1% improved EF. Functionally irrelevant.
Having read the WSJ for 60 years I find Ms Finley's article like something out of the National Enquirer. I suppose there is an extreme libertarian position that would abolish the FDA and all government regulations but as a libertarian myself I would like to see objective scientific evaluation of treatments and drugs before I consume them. Thank you for taking the time to evaluate this article.
Did you not do the basic research to find out that the BLA was based on the OLE study at 3 years and the cMRIs collected during that time? No PUL data was included in the BLA, and the BLA wasn't based on the primary endpoint of HOPE-2. Research Soslow et al 2023 to learn about the natural history they're comparing against, and why the scientists previously in charge of the FDA thought it compelling enough to submit a BLA based on cardiomyopathy and not skeletal muscle.

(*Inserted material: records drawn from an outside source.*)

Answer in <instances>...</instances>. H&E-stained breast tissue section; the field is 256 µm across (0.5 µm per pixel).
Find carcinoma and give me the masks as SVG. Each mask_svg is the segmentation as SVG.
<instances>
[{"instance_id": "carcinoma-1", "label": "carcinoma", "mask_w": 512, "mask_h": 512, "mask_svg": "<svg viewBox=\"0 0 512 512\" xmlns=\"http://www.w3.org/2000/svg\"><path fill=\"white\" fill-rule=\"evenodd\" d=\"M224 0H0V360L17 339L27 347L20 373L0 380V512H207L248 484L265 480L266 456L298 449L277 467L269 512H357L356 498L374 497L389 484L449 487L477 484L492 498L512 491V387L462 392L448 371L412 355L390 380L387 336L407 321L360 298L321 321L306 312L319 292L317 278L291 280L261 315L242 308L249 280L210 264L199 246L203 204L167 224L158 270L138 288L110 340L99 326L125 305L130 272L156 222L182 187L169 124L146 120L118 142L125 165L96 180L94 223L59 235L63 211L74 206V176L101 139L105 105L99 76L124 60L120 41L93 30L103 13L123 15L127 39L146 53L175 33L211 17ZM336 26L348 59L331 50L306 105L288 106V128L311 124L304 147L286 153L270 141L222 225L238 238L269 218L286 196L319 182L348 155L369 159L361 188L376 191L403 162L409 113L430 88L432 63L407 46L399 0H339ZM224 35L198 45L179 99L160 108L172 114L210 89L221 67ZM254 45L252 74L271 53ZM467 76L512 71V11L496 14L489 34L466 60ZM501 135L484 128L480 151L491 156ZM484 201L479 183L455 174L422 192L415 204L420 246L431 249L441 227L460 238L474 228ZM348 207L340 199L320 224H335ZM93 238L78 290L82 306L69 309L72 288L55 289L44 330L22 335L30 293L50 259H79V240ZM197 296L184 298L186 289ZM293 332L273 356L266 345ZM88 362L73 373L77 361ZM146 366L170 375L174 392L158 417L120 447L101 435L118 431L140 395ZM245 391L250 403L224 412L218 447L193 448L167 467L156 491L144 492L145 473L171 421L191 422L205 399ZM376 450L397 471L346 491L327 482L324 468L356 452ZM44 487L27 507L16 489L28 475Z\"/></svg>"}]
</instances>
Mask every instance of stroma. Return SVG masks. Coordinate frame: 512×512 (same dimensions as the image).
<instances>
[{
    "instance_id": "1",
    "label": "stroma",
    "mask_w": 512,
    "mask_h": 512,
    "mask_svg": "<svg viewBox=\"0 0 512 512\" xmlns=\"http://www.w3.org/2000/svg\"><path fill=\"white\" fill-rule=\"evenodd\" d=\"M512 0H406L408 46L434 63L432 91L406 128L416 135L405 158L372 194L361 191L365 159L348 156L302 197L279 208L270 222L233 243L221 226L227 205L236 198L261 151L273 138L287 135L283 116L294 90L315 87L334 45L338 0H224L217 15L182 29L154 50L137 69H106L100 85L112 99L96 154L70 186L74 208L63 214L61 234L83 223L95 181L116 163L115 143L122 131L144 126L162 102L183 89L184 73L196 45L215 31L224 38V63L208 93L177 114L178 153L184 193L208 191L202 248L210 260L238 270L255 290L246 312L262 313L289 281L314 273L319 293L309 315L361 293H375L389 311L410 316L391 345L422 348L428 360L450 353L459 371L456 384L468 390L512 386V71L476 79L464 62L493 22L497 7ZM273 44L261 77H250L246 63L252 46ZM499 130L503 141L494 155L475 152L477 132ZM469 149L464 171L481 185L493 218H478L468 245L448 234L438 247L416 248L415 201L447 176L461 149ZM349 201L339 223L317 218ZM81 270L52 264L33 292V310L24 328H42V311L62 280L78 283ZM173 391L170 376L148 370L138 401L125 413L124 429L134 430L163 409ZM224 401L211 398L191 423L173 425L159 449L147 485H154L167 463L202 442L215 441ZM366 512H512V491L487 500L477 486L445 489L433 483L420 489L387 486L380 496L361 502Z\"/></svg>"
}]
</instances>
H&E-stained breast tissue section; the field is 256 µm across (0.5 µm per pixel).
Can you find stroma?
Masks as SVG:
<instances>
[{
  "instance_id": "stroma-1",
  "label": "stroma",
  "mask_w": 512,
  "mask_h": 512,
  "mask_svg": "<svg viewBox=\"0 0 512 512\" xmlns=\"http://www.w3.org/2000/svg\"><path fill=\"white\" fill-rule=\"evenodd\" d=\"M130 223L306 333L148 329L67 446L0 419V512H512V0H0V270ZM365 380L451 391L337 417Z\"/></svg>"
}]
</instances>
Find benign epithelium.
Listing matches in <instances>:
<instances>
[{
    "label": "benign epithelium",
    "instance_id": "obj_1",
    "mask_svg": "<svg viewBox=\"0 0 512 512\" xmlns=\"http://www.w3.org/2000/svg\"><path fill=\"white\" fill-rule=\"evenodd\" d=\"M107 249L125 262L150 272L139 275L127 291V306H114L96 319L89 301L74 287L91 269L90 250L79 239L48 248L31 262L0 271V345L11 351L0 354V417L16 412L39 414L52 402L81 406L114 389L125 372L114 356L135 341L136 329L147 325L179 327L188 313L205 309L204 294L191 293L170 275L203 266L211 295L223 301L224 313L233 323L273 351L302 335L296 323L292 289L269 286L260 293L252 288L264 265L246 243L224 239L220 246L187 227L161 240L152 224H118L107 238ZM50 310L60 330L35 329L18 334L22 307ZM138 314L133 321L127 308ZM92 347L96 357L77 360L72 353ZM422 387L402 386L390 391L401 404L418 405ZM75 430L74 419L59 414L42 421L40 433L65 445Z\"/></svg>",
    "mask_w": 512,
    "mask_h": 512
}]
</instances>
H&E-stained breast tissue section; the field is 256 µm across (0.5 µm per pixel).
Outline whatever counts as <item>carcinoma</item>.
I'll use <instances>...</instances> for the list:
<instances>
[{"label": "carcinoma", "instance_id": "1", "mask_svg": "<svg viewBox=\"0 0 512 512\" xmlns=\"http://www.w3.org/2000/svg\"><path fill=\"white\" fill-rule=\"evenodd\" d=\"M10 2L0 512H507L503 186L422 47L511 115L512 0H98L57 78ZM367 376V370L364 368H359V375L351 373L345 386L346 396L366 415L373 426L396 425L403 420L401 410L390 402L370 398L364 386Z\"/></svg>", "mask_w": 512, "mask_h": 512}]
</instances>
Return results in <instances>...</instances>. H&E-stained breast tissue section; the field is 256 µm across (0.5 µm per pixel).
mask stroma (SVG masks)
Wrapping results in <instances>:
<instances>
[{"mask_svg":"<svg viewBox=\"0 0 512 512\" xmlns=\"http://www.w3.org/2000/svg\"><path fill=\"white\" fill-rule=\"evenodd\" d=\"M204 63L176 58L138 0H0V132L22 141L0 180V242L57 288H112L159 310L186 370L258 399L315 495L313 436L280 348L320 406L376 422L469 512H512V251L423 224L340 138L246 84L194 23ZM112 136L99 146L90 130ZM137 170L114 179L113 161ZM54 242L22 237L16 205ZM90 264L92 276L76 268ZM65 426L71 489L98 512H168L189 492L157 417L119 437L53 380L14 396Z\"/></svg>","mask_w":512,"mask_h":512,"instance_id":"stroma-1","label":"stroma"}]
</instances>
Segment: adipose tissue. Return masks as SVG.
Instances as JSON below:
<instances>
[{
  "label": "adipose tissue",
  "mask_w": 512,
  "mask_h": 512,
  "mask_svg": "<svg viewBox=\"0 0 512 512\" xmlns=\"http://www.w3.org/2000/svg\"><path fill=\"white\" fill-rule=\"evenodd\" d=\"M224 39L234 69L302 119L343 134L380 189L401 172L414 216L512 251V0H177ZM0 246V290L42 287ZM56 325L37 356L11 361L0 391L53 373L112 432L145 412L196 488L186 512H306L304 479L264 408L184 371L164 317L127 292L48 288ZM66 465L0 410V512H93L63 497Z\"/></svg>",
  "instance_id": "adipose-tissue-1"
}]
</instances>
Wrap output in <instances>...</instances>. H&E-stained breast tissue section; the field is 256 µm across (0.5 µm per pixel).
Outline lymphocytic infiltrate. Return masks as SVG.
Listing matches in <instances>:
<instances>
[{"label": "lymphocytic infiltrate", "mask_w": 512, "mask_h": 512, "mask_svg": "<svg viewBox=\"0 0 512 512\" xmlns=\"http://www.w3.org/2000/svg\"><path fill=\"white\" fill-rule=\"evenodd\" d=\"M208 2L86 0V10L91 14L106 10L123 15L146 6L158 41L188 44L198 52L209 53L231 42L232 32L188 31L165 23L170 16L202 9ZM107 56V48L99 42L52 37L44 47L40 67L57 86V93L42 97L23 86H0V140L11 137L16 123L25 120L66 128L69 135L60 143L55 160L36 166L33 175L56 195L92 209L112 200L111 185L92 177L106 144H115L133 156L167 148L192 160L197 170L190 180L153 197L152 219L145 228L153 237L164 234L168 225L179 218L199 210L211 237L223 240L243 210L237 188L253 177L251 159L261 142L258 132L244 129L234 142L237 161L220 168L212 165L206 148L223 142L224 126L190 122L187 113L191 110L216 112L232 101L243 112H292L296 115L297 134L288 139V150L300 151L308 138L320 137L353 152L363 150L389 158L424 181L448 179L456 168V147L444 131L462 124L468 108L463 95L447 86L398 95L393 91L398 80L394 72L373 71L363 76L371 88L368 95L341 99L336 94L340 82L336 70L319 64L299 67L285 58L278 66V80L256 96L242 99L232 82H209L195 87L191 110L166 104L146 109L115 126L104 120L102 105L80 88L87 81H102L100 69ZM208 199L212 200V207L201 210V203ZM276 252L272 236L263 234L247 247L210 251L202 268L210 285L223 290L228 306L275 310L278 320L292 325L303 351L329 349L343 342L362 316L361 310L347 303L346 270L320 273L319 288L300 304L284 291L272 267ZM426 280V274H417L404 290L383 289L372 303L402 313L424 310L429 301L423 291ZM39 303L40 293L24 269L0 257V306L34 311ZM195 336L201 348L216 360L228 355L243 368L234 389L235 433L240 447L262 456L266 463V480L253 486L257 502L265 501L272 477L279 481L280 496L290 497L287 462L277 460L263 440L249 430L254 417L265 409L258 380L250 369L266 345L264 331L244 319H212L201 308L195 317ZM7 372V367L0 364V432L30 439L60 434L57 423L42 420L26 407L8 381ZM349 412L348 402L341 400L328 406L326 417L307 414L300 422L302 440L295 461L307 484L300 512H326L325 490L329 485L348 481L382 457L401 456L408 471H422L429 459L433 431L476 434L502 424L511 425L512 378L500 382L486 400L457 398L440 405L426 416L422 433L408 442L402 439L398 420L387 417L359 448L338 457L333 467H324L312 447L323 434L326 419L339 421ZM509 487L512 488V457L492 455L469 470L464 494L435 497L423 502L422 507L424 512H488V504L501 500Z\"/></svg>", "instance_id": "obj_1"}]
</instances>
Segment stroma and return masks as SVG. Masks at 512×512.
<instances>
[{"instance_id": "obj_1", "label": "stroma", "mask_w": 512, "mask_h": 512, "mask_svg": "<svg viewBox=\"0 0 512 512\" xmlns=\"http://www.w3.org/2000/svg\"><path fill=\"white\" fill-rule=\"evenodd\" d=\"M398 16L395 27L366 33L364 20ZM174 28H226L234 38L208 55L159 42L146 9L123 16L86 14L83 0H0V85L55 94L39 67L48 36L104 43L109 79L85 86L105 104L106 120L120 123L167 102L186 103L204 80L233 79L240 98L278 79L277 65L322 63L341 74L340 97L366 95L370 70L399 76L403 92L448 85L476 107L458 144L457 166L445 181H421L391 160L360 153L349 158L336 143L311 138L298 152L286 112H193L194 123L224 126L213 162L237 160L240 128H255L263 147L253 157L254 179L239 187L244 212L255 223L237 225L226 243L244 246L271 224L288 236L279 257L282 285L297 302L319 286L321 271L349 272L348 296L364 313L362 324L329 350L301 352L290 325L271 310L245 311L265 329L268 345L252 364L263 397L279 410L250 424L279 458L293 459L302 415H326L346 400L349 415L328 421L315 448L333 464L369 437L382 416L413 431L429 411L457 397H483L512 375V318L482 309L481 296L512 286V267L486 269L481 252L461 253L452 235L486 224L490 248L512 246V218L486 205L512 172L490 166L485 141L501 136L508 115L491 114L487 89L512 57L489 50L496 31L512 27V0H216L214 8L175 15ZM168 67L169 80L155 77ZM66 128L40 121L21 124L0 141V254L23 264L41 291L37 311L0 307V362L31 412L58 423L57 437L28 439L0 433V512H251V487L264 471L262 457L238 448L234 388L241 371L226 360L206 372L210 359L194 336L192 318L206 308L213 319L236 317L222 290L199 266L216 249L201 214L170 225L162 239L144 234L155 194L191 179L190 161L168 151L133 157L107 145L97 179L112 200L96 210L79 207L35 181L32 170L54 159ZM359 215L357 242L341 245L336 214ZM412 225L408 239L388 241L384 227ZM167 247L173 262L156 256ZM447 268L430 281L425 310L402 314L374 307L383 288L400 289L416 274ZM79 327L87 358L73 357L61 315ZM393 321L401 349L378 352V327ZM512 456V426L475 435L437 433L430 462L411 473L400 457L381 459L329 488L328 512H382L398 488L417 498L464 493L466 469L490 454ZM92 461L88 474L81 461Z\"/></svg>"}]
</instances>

Sensible Medicine is a media to promote specific doctors/politics or medical practices? I do not know Dr. Prasad and am looking for medicine here—not politics. Thank you TiredMedStudent, for a comment based on medical perspectives and not promoting politics.
Maybe you need a little more context before making a comment. Dr Prasad actually is very thoughtful and nuanced… im a medical provider but by no means an expert in reading studies… I read the WSJ article and I was inclined to side with the WSJ based on the article (even though I like Dr Prasad)… so I’m glad there was a balanced review of the decision that addressed some of the info in the WSJ article. Dr Mandrola is a lot more credible in reviewing this situation than a WSJ reporter. I think the back and forth conversation is super enlightening and I’m continuing to learn. Thanks Dr Mandrola. This isn’t political- it’s the art of debate of ideas.